• _EXERCISES_:
**A.** According to the court opinion, why does it appear that one of the insurers made an incorrect coverage determination? Answer in one to three sentences.
**B.** Do the following statements agree with the court opinion? For each, answer yes or no and quote the words of the court opinion that decide it.
(i) The class action was settled before trial.
(ii) The excess policy provided $20 million of coverage.
(iii) The class action suit against Allmerica is fifteen years old.
**C.** Retype the part of the court opinion between "At the time" and "incorrect coverage determination.", inclusive.

Allmerica Financial Corp. v. Certain Underwriters at Lloyd's, London

Grainger, J.

We address the most recent chapter in a fifteen year old consumer class action suit against Allmerica Financial Corporation and various corporate affiliates (Allmerica) alleging improper practices (so-called “vanishing premium” misrepresentations and related improprieties) in the sale of life insurance policies.

*675Background. The underlying class action lawsuit, Bussie v. Allmerica Fin. Corp., 50 F. Supp. 2d 59 (D. Mass. 1999), was settled before trial. The parties fashioned an agreement providing the option of a multilayered system of adjudicatory review that provided differing levels of compensation to members of the class depending upon a numerical category assigned to reflect the severity of the claimed misrepresentation and the level of resulting damages, if any. The aggregate cost to All-merica of the litigation, settlement process, and payments to class members was $39.4 million.

At the time of settlement, Allmerica carried two liability insurance policies, a primary policy providing $20 million of coverage (over a self-insured retention of $2.5 million) and an excess policy providing additional coverage of $10 million in the event losses exceeded $22.5 million.

Allmerica’s primary insurance carrier, Columbia Casualty Company, accepted the claim and tendered the policy limits. The excess coverage, placed with certain Underwriters at Lloyd’s, London (Lloyd’s Underwriters), utilized a type of policy referred to as “follow form.”3 The Lloyd’s Underwriters rejected Allmerica’s claim. Inasmuch as the two policies are identical, it appears that one of the insurers has made an incorrect coverage determination.

• _MATERIAL SHOWN_:
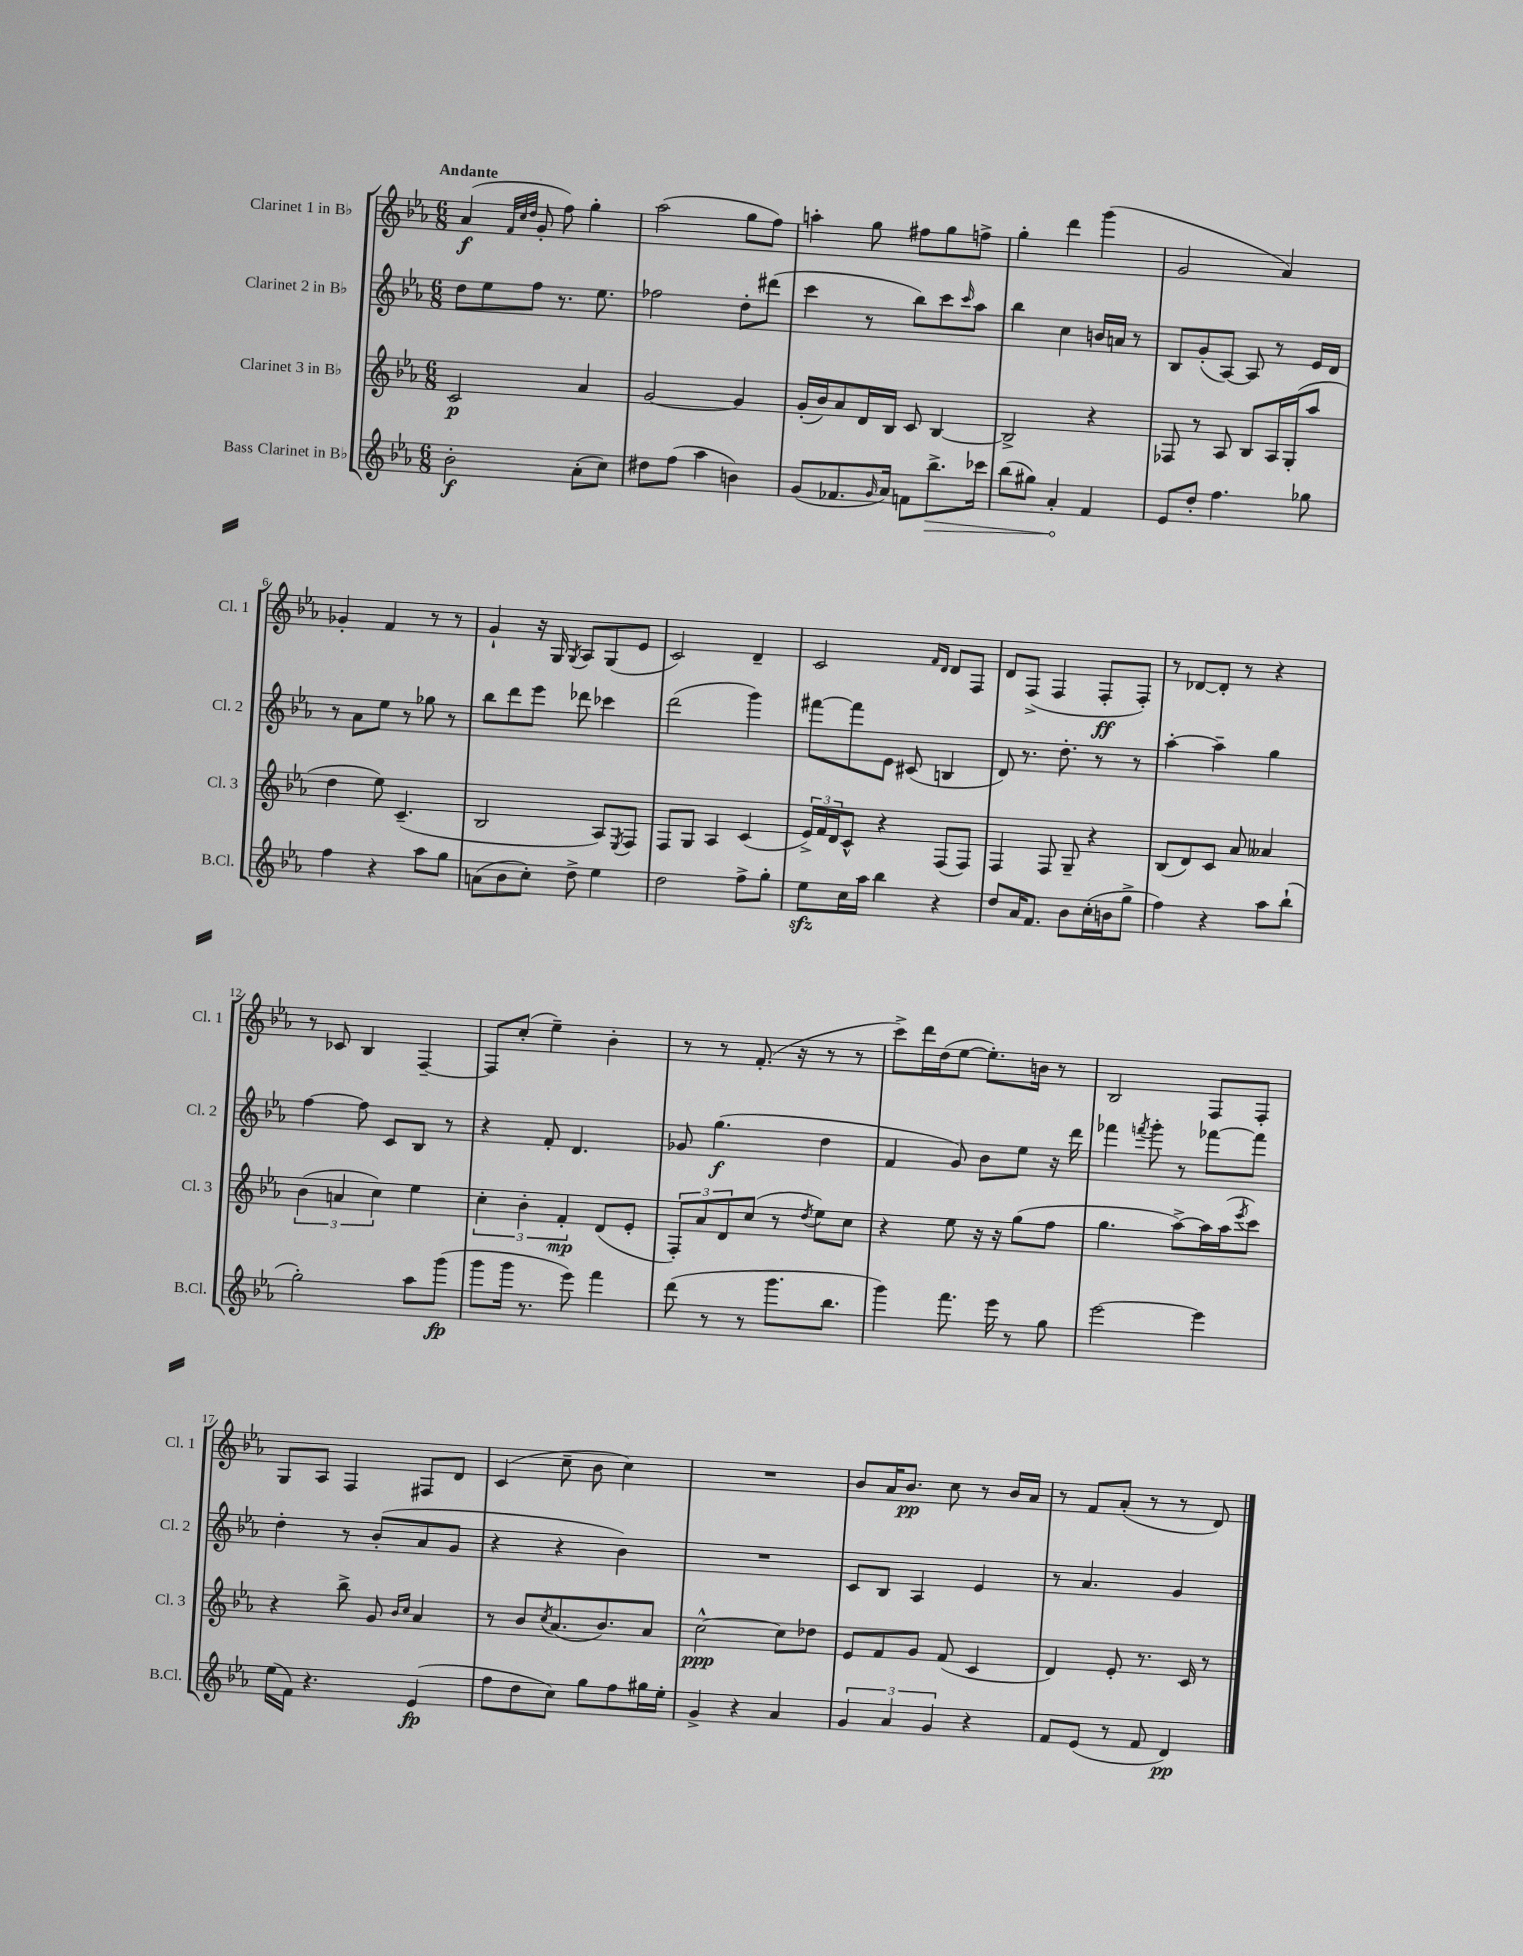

**kern	**dynam	**kern	**dynam	**kern	**dynam	**kern	**dynam
*part4	*part4	*part3	*part3	*part2	*part2	*part1	*part1
*staff4	*staff4	*staff3	*staff3	*staff2	*staff2	*staff1	*staff1
*I"Bass Clarinet in B♭	*	*I"Clarinet 3 in B♭	*	*I"Clarinet 2 in B♭	*	*I"Clarinet 1 in B♭	*
*I'B.Cl.	*	*I'Cl. 3	*	*I'Cl. 2	*	*I'Cl. 1	*
*clefG2	*	*clefG2	*	*clefG2	*	*clefG2	*
*k[b-e-a-]	*	*k[b-e-a-]	*	*k[b-e-a-]	*	*k[b-e-a-]	*
*M6/8	*	*M6/8	*	*M6/8	*	*M6/8	*
=1	=1	=1	=1	=1	=1	=1	=1
!	!	!	!	!	!	!LO:TX:a:B:t=Andante	!
2b-'\	f	2c/	p	8dd\L	.	(4a-/	f
.	.	.	.	8ee-\	.	.	.
.	.	.	.	.	.	32qqf/LLL	.
.	.	.	.	.	.	32qqcc/	.
.	.	.	.	.	.	32qqdd/JJJ	.
.	.	.	.	8ff\J	.	8g'/	.
.	.	.	.	8.r	.	8ff\)	.
(8a-'\L	.	4a-/	.	.	.	4gg'\	.
.	.	.	.	8.ee-\	.	.	.
8cc\J)	.	.	.	.	.	.	.
=2	=2	=2	=2	=2	=2	=2	=2
8dd#X\L	.	[2g/	.	2ff-X\	.	(2aa-\	.
(8ff\J	.	.	.	.	.	.	.
4aa-\	.	.	.	.	.	.	.
4bn\)	.	4g/]	.	8dd'\L	.	8gg\L	.
.	.	.	.	(8ddd#X\J	.	8ff\J)	.
=3	=3	=3	=3	=3	=3	=3	=3
(8g/L	.	(16g'/LL	.	4ccc\	.	4aan'\	.
.	.	16b-/J)	.	.	.	.	.
8.f-X/	.	8a-/	.	.	.	.	.
.	.	16d/L	.	8r	.	8gg\	.
16qqg/	.	.	.	.	.	.	.
16a-/Jk)	.	16B-/JJ	.	.	.	.	.
8fn\L	.	8c/	.	8bb-\L)	.	8ff#X\L	.
!	!LO:HP:b	!	!	!	!	!	!
8.bb-^\	>	[4B-/	.	8ccc\	.	8gg\	.
.	.	.	.	16qqccc/	.	.	.
.	.	.	.	8aa-\J	.	8ffn^\J	.
16ccc-X\Jk	.	.	.	.	.	.	.
=4	=4	=4	=4	=4	=4	=4	=4
(8bb-\L	.	2B-^/]	.	4bb-\	.	4gg'\	.
8gg#X\J)	.	.	.	.	.	.	.
4a-'/	.	.	.	4cc\	.	4ddd\	.
4f/	]	4r	.	16bn/LL	.	(4ggg\	.
.	.	.	.	16an/JJ	.	.	.
.	.	.	.	8r	.	.	.
=5	=5	=5	=5	=5	=5	=5	=5
8e-/L	.	8F-X/	.	8B-/L	.	2g/	.
8dd'/J	.	8r	.	(8g'/	.	.	.
4.ff\	.	8A-/	.	[8A-/J)	.	.	.
.	.	8B-/L	.	8A-/]	.	.	.
.	.	16A-/L	.	8r	.	4a-/)	.
.	.	(16G'/J	.	.	.	.	.
8gg-X\	.	8aa-/J	.	16e-/LL	.	.	.
.	.	.	.	16d/JJ	.	.	.
!!LO:LB:g=z
=6	=6	=6	=6	=6	=6	=6	=6
4ff\	.	4dd\	.	8r	.	4g-X'/	.
.	.	.	.	8a-\L	.	.	.
4r	.	8ee-\)	.	8ee-\J	.	4f/	.
.	.	(4.c~/	.	8r	.	.	.
8aa-\L	.	.	.	8gg-X\	.	8r	.
8gg\J	.	.	.	8r	.	8r	.
=7	=7	=7	=7	=7	=7	=7	=7
(8an\L	.	2B-/	.	8bb-\L	.	4g`/	.
8b-\	.	.	.	8ddd\	.	.	.
8cc'\J)	.	.	.	8eee-\J	.	16r	.
.	.	.	.	.	.	16G/	.
.	.	.	.	.	.	8qG/	.
8dd^\	.	.	.	8ddd-X\	.	8A-/L	.
4ee-\	.	8A-/L)	.	4ccc-X\	.	(8G/	.
.	.	8qE-/	.	.	.	.	.
.	.	8F/J	.	.	.	8e-/J	.
=8	=8	=8	=8	=8	=8	=8	=8
2dd\	.	8F/L	.	(2ddd\	.	2c/)	.
.	.	8G/J	.	.	.	.	.
.	.	4A-/	.	.	.	.	.
8ff^\L	.	(4c/	.	4ggg\)	.	4d~/	.
8gg'\J	.	.	.	.	.	.	.
=9	=9	=9	=9	=9	=9	=9	=9
8ee-zz\L	.	24e-^/LL)	.	[8fff#X\L	.	2c/	.
.	.	24f/	.	.	.	.	.
.	.	24d/J	.	.	.	.	.
16cc\L	.	8c^^/J	.	8fff#\]	.	.	.
16aa-\JJ	.	.	.	.	.	.	.
4bb-\	.	4r	.	8e-\J	.	.	.
.	.	.	.	(8c#X/	.	.	.
.	.	.	.	.	.	16qqf/LL	.
.	.	.	.	.	.	16qqd/JJ	.
4r	.	(8F/L	.	4Bn/	.	8d/L	.
.	.	8F/J)	.	.	.	8F/J	.
=10	=10	=10	=10	=10	=10	=10	=10
8dd/L	.	4F/	.	8d/)	.	8d/L	.
16a-/K	.	.	.	8.r	.	(8F^/J	.
8.f/J	.	.	.	.	.	.	.
.	.	8F/	.	.	.	4F/	.
.	.	.	.	8.dd'\	.	.	.
8b-\L	.	8G~/	.	.	.	.	.
(16cc'\L	.	4r	.	8r	.	8F'/L	ff
16bn\J	.	.	.	.	.	.	.
8gg^\J	.	.	.	8r	.	8F'/J)	.
=11	=11	=11	=11	=11	=11	=11	=11
4ff\)	.	(8B-/L	.	[4aa-'\	.	8r	.
.	.	8d/)	.	.	.	[8d-X/L	.
4r	.	8c/J	.	4aa-~\]	.	8d-'/J]	.
.	.	8a-/	.	.	.	8r	.
8aa-\L	.	4a--X/	.	4gg\	.	4r	.
(8bb-`\J	.	.	.	.	.	.	.
!!LO:LB:g=z
=12	=12	=12	=12	=12	=12	=12	=12
2gg'\)	.	(6b-\	.	[4ff\	.	8r	.
.	.	.	.	.	.	8c-X/	.
.	.	6an/	.	.	.	.	.
.	.	.	.	8ff\]	.	4B-/	.
.	.	6cc\)	.	.	.	.	.
.	.	.	.	8c/L	.	.	.
8aa-\L	.	4ee-\	.	8B-/J	.	[4F~/	.
(8ggg\J	fp	.	.	8r	.	.	.
=13	=13	=13	=13	=13	=13	=13	=13
8ggg\L	.	6cc'\	.	4r	.	8F/L]	.
16ggg\Jk	.	.	.	.	.	(8cc'/J	.
.	.	6b-'\	.	.	.	.	.
8.r	.	.	.	.	.	.	.
.	.	.	.	8f'/	.	4ee-~\)	.
.	.	6f'/	mp	.	.	.	.
8eee-\)	.	.	.	4.d/	.	.	.
4fff\	.	(8d/L	.	.	.	4b-'\	.
.	.	8e-'/J	.	.	.	.	.
=14	=14	=14	=14	=14	=14	=14	=14
(8ddd\	.	12F'/L)	.	8g-X/	.	8r	.
.	.	12a-/	.	.	.	.	.
8r	.	.	.	(4.gg\	f	8r	.
.	.	12d/	.	.	.	.	.
8r	.	(8cc/J	.	.	.	(8.f'/	.
8.ggg\L	.	8r	.	.	.	.	.
.	.	.	.	.	.	16r	.
.	.	8qdd/	.	.	.	.	.
.	.	8ee-\L)	.	4dd\	.	8r	.
8.bb-\J	.	.	.	.	.	.	.
.	.	8cc\J	.	.	.	8r	.
=15	=15	=15	=15	=15	=15	=15	=15
4ggg\)	.	4r	.	4f/	.	8ccc^\L)	.
.	.	.	.	.	.	16ddd\L	.
.	.	.	.	.	.	(16dd\J	.
8.fff\	.	8ee-\	.	8g/)	.	[8ee-\J	.
.	.	16r	.	8b-\L	.	8.ee-'\L])	.
16eee-\	.	16r	.	.	.	.	.
8r	.	(8gg\L	.	8ee-\J	.	.	.
.	.	.	.	.	.	16bn\Jk	.
8gg\	.	8ff\J	.	16r	.	8r	.
.	.	.	.	16ddd\	.	.	.
=16	=16	=16	=16	=16	=16	=16	=16
[2eee-\	.	4.gg\	.	4fff-X\	.	2B-/	.
.	.	.	.	8qfffn/	.	.	.
.	.	.	.	8ggg'\	.	.	.
.	.	[8aa-^\L)	.	8r	.	.	.
4eee-\]	.	16aa-\L]	.	[8fff-X\L	.	8F/L	.
.	.	(16aa-\J	.	.	.	.	.
.	.	8qeee-/	.	.	.	.	.
.	.	8ccc\J)	.	8fff-\J]	.	8F'/J	.
!!LO:LB:g=z
=17	=17	=17	=17	=17	=17	=17	=17
(16ee-\LL	.	4r	.	4dd'\	.	8G/L	.
16f\JJ)	.	.	.	.	.	.	.
4.r	.	.	.	.	.	8A-/J	.
.	.	8bb-^\	.	8r	.	4F/	.
.	.	8g/	.	(8b-'/L	.	.	.
.	.	16qqb-/LL	.	.	.	.	.
.	.	16qqcc/JJ	.	.	.	.	.
(4e-/	fp	4a-/	.	8a-/	.	8F#X/L	.
.	.	.	.	8g/J	.	8d/J	.
=18	=18	=18	=18	=18	=18	=18	=18
8ff\L	.	8r	.	4r	.	(4c/	.
8dd\	.	8b-/L	.	.	.	.	.
.	.	8qcc/	.	.	.	.	.
8cc\J)	.	(8.a-/	.	4r	.	8cc~\	.
8gg\L	.	.	.	.	.	8b-\	.
.	.	8.b-/)	.	.	.	.	.
8ff\	.	.	.	4b-\)	.	4cc\)	.
16gg#X\L	.	8a-/J	.	.	.	.	.
16ee-'\JJ	.	.	.	.	.	.	.
=19	=19	=19	=19	=19	=19	=19	=19
4g^/	.	[2cc^^\	ppp	2.r	.	2.r	.
4r	.	.	.	.	.	.	.
4a-/	.	8cc\L]	.	.	.	.	.
.	.	8dd-X\J	.	.	.	.	.
=20	=20	=20	=20	=20	=20	=20	=20
6g/	.	8e-/L	.	8c/L	.	8b-/L	.
.	.	8f/	.	8B-/J	.	16a-/K	.
6a-/	.	.	.	.	.	.	.
.	.	.	.	.	.	8.b-/J	pp
.	.	8g/J	.	4A-/	.	.	.
6g/	.	.	.	.	.	.	.
.	.	(8f/	.	.	.	8cc\	.
4r	.	4c/	.	4e-/	.	8r	.
.	.	.	.	.	.	16b-/LL	.
.	.	.	.	.	.	16a-/JJ	.
=21	=21	=21	=21	=21	=21	=21	=21
8f/L	.	4d/)	.	8r	.	8r	.
(8e-/J	.	.	.	4.a-/	.	8f/L	.
8r	.	8e-'/	.	.	.	(8a-'/J	.
8f/	.	8.r	.	.	.	8r	.
4d/)	pp	.	.	4g/	.	8r	.
.	.	16c/	.	.	.	.	.
.	.	8r	.	.	.	8d/)	.
==	==	==	==	==	==	==	==
*-	*-	*-	*-	*-	*-	*-	*-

• _ANSWERS TO EACH TASK_:
**A.** The two policies are identical, yet the insurers treated Allmerica's claim in opposite ways. Columbia Casualty Company, the primary carrier, accepted the claim and tendered the policy limits, while the Lloyd's Underwriters, who held the excess coverage, rejected it.

**B.**
(i) Yes: "was settled before trial."
(ii) No: "an excess policy providing additional coverage of $10 million in the event losses exceeded $22.5 million."
(iii) Yes: "a fifteen year old consumer class action suit against Allmerica Financial Corporation"

**C.**
At the time of settlement, Allmerica carried two liability insurance policies, a primary policy providing $20 million of coverage (over a self-insured retention of $2.5 million) and an excess policy providing additional coverage of $10 million in the event losses exceeded $22.5 million.

Allmerica’s primary insurance carrier, Columbia Casualty Company, accepted the claim and tendered the policy limits. The excess coverage, placed with certain Underwriters at Lloyd’s, London (Lloyd’s Underwriters), utilized a type of policy referred to as “follow form.”3 The Lloyd’s Underwriters rejected Allmerica’s claim. Inasmuch as the two policies are identical, it appears that one of the insurers has made an incorrect coverage determination.